◆ Text excerpt

>>>>>

Skip to content

column_distribution

column_distribution

Classes:

Name Description
ColumnDistributionPlotRow

A pair of side-by-side column distribution plots for the HTML report.

ColumnDistribution

Column Distribution Stability metric.

ColumnDistributionPlotRow pydantic-model

Bases: BaseModel

A pair of side-by-side column distribution plots for the HTML report.

Fields:

name1 pydantic-field

Name of the first column in the plot row.

name2 pydantic-field

Name of the second column in the plot row, if present.

figure pydantic-field

Rendered HTML of the side-by-side distribution plot.

ColumnDistribution pydantic-model

Bases: Component

Column Distribution Stability metric.

Computes per-column Jensen-Shannon divergence between reference and output distributions, averages across all tabular columns, and maps the result to a 0--10 score. Also carries data for the per-column histogram figures and the Reference Columns table in the HTML report.

Fields:

column_statistics = None pydantic-field

Per-column PII entity and transform metadata.

evaluation_fields = list() pydantic-field

Per-column evaluation metadata and distribution scores.

jinja_context cached property

Template context with evaluation fields and column statistics for the report.

from_evaluation_dataset(evaluation_dataset, config=None) staticmethod

Compute column distribution stability from the evaluation dataset.

Source code in src/nemo_safe_synthesizer/evaluation/components/column_distribution.py
@staticmethod
def from_evaluation_dataset(
    evaluation_dataset: EvaluationDataset, config: SafeSynthesizerParameters | None = None
) -> ColumnDistribution:
    """Compute column distribution stability from the evaluation dataset."""

<<<<<

◆ Requirement 1
In the column distribution reference, how does the ColumnDistribution component arrive at its score, and what else does it carry for the HTML report?
The column distribution reference above and the listing that follows are unrelated material.

◆ The data
>>>>>

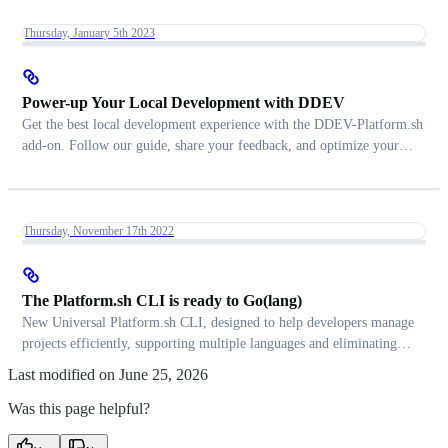
Thursday, January 5th 2023
Power-up Your Local Development with DDEV
Get the best local development experience with the DDEV-Platform.sh
add-on. Follow our guide, share your feedback, and optimize your
workflow
Thursday, November 17th 2022
The Platform.sh CLI is ready to Go(lang)
New Universal Platform.sh CLI, designed to help developers manage
projects efficiently, supporting multiple languages and eliminating
PHP dependency.
Last modified on
June 25, 2026
Was this page helpful?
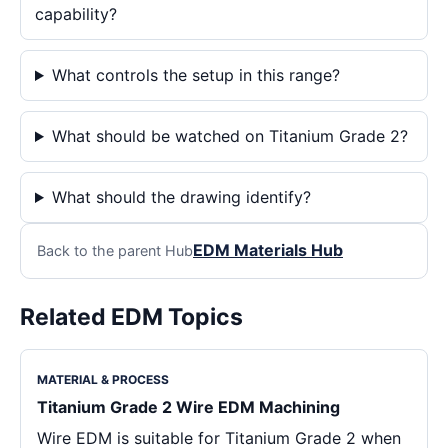
capability?
What controls the setup in this range?
What should be watched on Titanium Grade 2?
What should the drawing identify?
EDM Materials Hub
Back to the parent Hub
Related EDM Topics
MATERIAL & PROCESS
Titanium Grade 2 Wire EDM Machining
Wire EDM is suitable for Titanium Grade 2 when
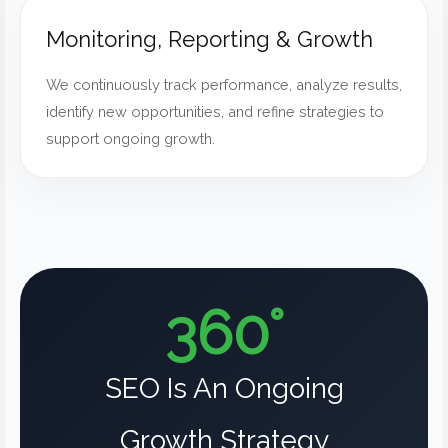
Monitoring, Reporting & Growth
We continuously track performance, analyze results,
identify new opportunities, and refine strategies to
support ongoing growth.
360°
SEO Is An Ongoing
Growth Strategy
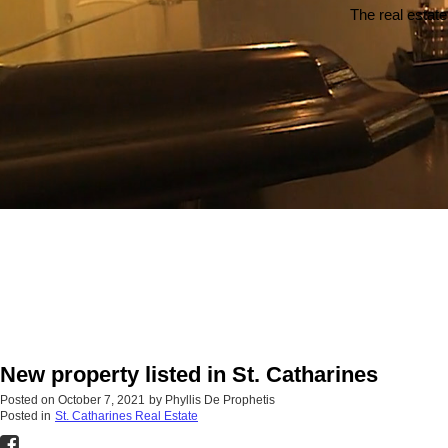
The real estate
New property listed in St. Catharines
Posted on
October 7, 2021
by
Phyllis De Prophetis
Posted in
St. Catharines Real Estate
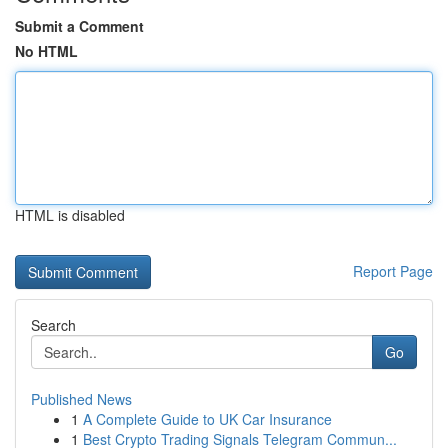
Submit a Comment
No HTML
HTML is disabled
Report Page
Search
Go
Published News
1
A Complete Guide to UK Car Insurance
1
Best Crypto Trading Signals Telegram Commun...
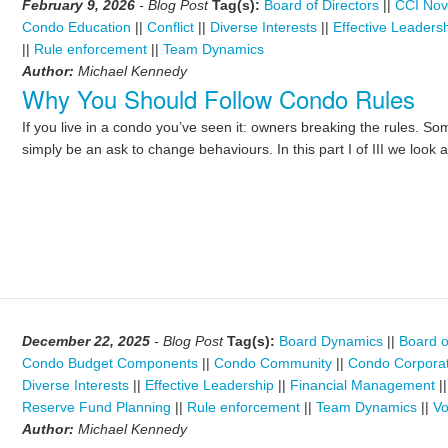
February 9, 2026
- Blog Post
Tag(s):
Board of Directors
||
CCI Nov
Condo Education
||
Conflict
||
Diverse Interests
||
Effective Leaders
||
Rule enforcement
||
Team Dynamics
Author:
Michael Kennedy
Why You Should Follow Condo Rules
If you live in a condo you’ve seen it: owners breaking the rules. Som
simply be an ask to change behaviours. In this part I of III we look 
December 22, 2025
- Blog Post
Tag(s):
Board Dynamics
||
Board o
Condo Budget Components
||
Condo Community
||
Condo Corporat
Diverse Interests
||
Effective Leadership
||
Financial Management
|
Reserve Fund Planning
||
Rule enforcement
||
Team Dynamics
||
Vo
Author:
Michael Kennedy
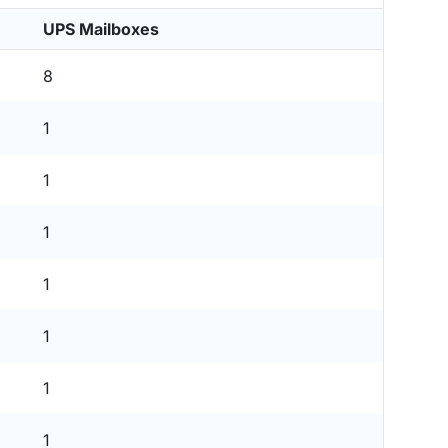
UPS Mailboxes
8
1
1
1
1
1
1
1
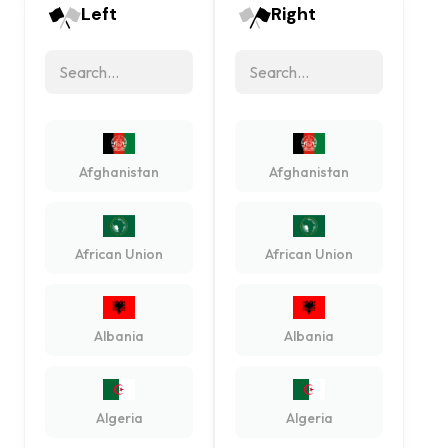
Left
Right
Afghanistan
Afghanistan
African Union
African Union
Albania
Albania
Algeria
Algeria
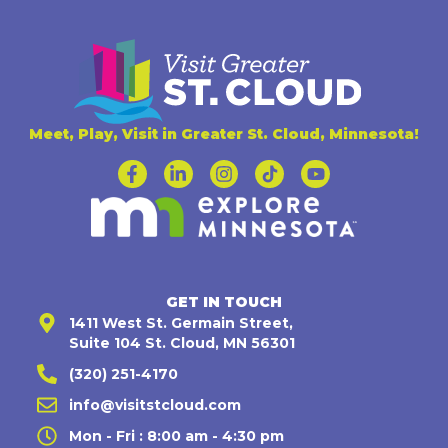
Meet, Play, Visit in Greater St. Cloud, Minnesota!
GET IN TOUCH
1411 West St. Germain Street,
Suite 104 St. Cloud, MN 56301
(320) 251-4170
info@visitstcloud.com
Mon - Fri : 8:00 am - 4:30 pm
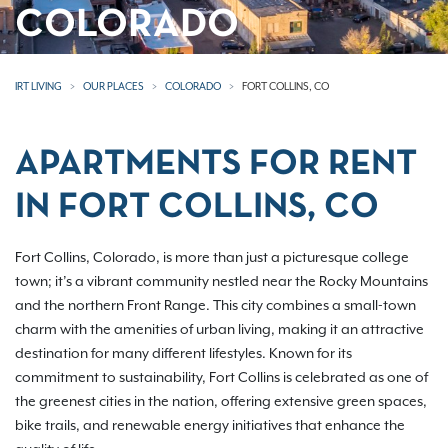
COLORADO
IRT LIVING
OUR PLACES
COLORADO
FORT COLLINS, CO
APARTMENTS FOR RENT
IN FORT COLLINS, CO
Fort Collins, Colorado, is more than just a picturesque college
town; it’s a vibrant community nestled near the Rocky Mountains
and the northern Front Range. This city combines a small-town
charm with the amenities of urban living, making it an attractive
destination for many different lifestyles. Known for its
commitment to sustainability, Fort Collins is celebrated as one of
the greenest cities in the nation, offering extensive green spaces,
bike trails, and renewable energy initiatives that enhance the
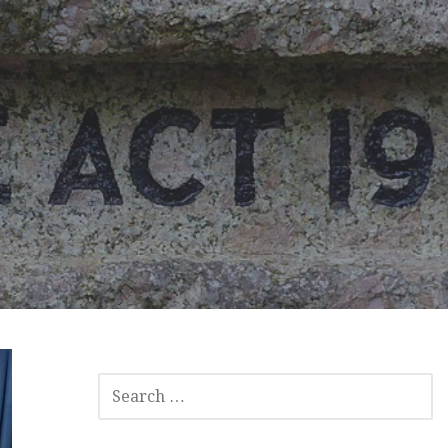
SEARCH
FOR:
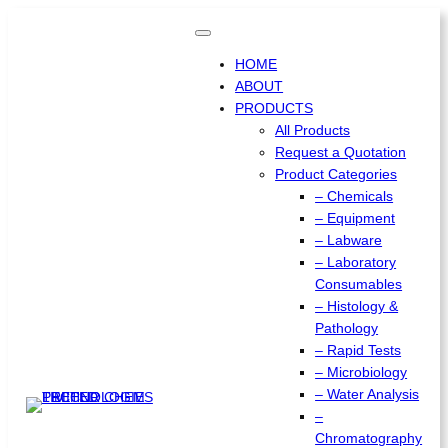
HOME
ABOUT
PRODUCTS
All Products
Request a Quotation
Product Categories
– Chemicals
– Equipment
– Labware
– Laboratory
Consumables
– Histology &
Pathology
– Rapid Tests
– Microbiology
– Water Analysis
–
Chromatography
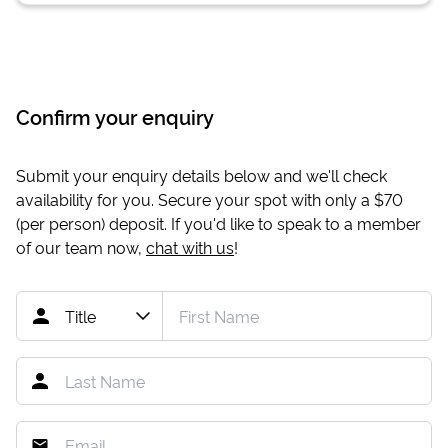
Confirm your enquiry
Submit your enquiry details below and we'll check
availability for you. Secure your spot with only a
$70
(per person) deposit. If you'd like to speak to a member
of our team now,
chat with us
!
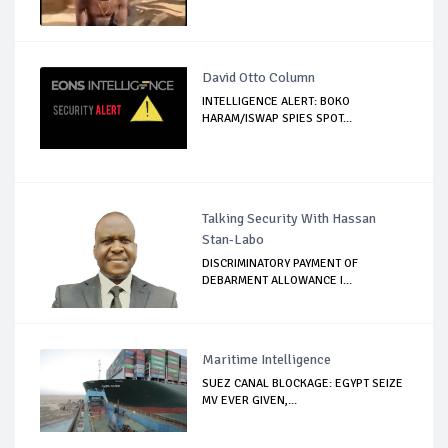
David Otto Column
INTELLIGENCE ALERT: BOKO
HARAM/ISWAP SPIES SPOT...
Talking Security With Hassan
Stan-Labo
DISCRIMINATORY PAYMENT OF
DEBARMENT ALLOWANCE I...
Maritime Intelligence
SUEZ CANAL BLOCKAGE: EGYPT SEIZE
MV EVER GIVEN,...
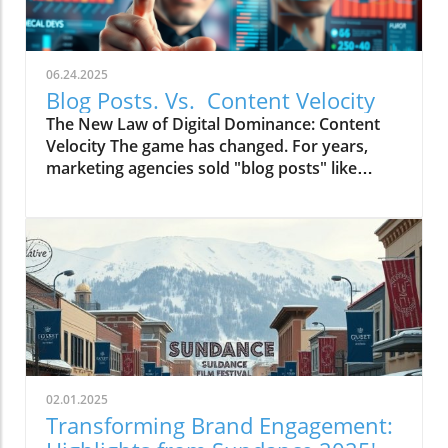
06.24.2025
Blog Posts. Vs. Content Velocity
The New Law of Digital Dominance: Content
Velocity The game has changed. For years,
marketing agencies sold "blog posts" like
commodities, advising a slow and steady
trickle of 2-4 articles a month.
02.01.2025
Transforming Brand Engagement:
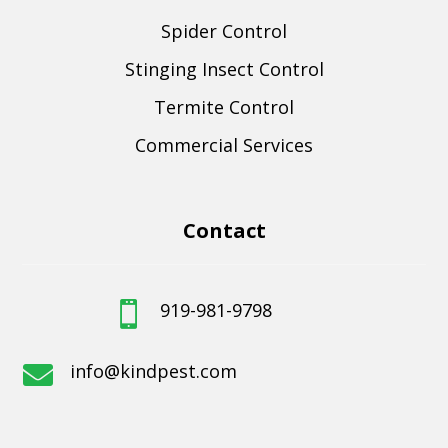
Spider Control
Stinging Insect Control
Termite Control
Commercial Services
Contact
919-981-9798

info@kindpest.com

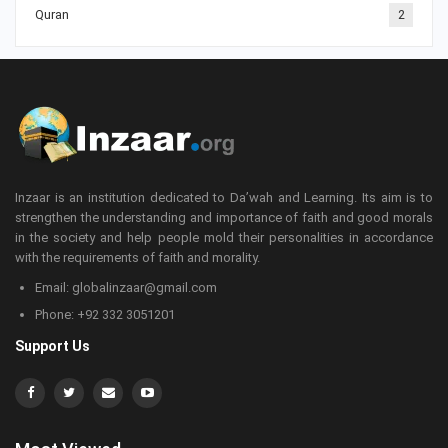
Quran
2
Inzaar is an institution dedicated to Da’wah and Learning. Its aim is to
strengthen the understanding and importance of faith and good morals
in the society and help people mold their personalities in accordance
with the requirements of faith and morality.
Email: globalinzaar@gmail.com
Phone: +92 332 3051201
Support Us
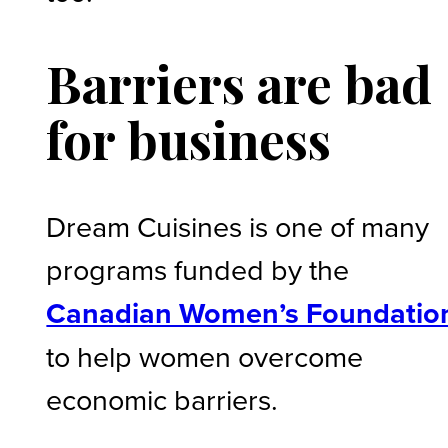
Barriers are bad
for business
Dream Cuisines is one of many
programs funded by the
Canadian Women’s Foundatio
to help women overcome
economic barriers.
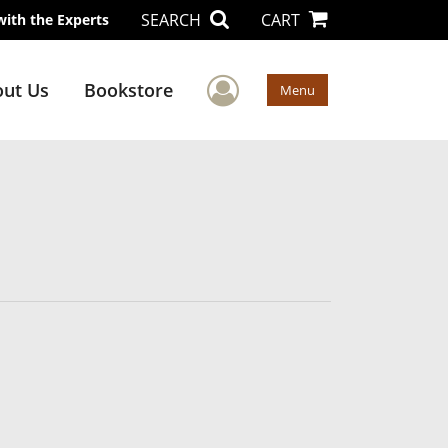
SEARCH
CART
with the Experts
User Menu
ut Us
Bookstore
Menu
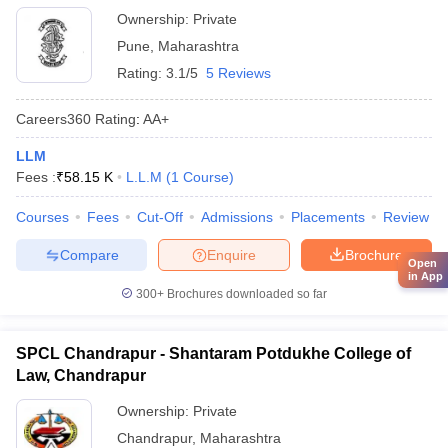
Ownership:
Private
Pune
,
Maharashtra
Rating:
3.1/5
5 Reviews
Careers360
Rating
:
AA+
LLM
Fees :
₹
58.15 K
L.L.M
(
1
Course
)
Courses
Fees
Cut-Off
Admissions
Placements
Review
Compare
Enquire
Brochure
Open
in App
300+
Brochures downloaded so far
SPCL Chandrapur - Shantaram Potdukhe College of
Law, Chandrapur
Ownership:
Private
Chandrapur
,
Maharashtra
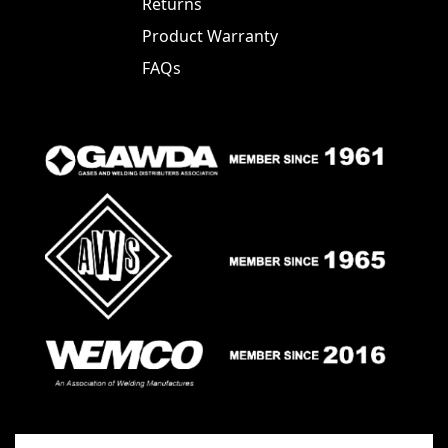
Returns
Product Warranty
FAQs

<<<<<

◆ Requirement 2
Return every line of the listing from its beginning down to the line containing "Best Crypto Trading", including both of those lines, and omit the pictures.

◆ Task response 1
It computes the Jensen-Shannon divergence between the reference and output distributions for each column, averages these across all tabular columns, and maps the result to a score from 0 to 10. It also carries data for the per-column histogram figures and the Reference Columns table in the HTML report.

◆ Task response 2
Thursday, January 5th 2023
Power-up Your Local Development with DDEV
Get the best local development experience with the DDEV-Platform.sh
add-on. Follow our guide, share your feedback, and optimize your
workflow
Thursday, November 17th 2022
The Platform.sh CLI is ready to Go(lang)
New Universal Platform.sh CLI, designed to help developers manage
projects efficiently, supporting multiple languages and eliminating
PHP dependency.
Last modified on
June 25, 2026
Was this page helpful?
capability?
What controls the setup in this range?
What should be watched on Titanium Grade 2?
What should the drawing identify?
EDM Materials Hub
Back to the parent Hub
Related EDM Topics
MATERIAL & PROCESS
Titanium Grade 2 Wire EDM Machining
Wire EDM is suitable for Titanium Grade 2 when
Monitoring, Reporting & Growth
We continuously track performance, analyze results,
identify new opportunities, and refine strategies to
support ongoing growth.
360°
SEO Is An Ongoing
Growth Strategy
The real estate
New property listed in St. Catharines
Posted on
October 7, 2021
by
Phyllis De Prophetis
Posted in
St. Catharines Real Estate
Submit a Comment
No HTML
HTML is disabled
Report Page
Search
Go
Published News
1
A Complete Guide to UK Car Insurance
1
Best Crypto Trading Signals Telegram Commun...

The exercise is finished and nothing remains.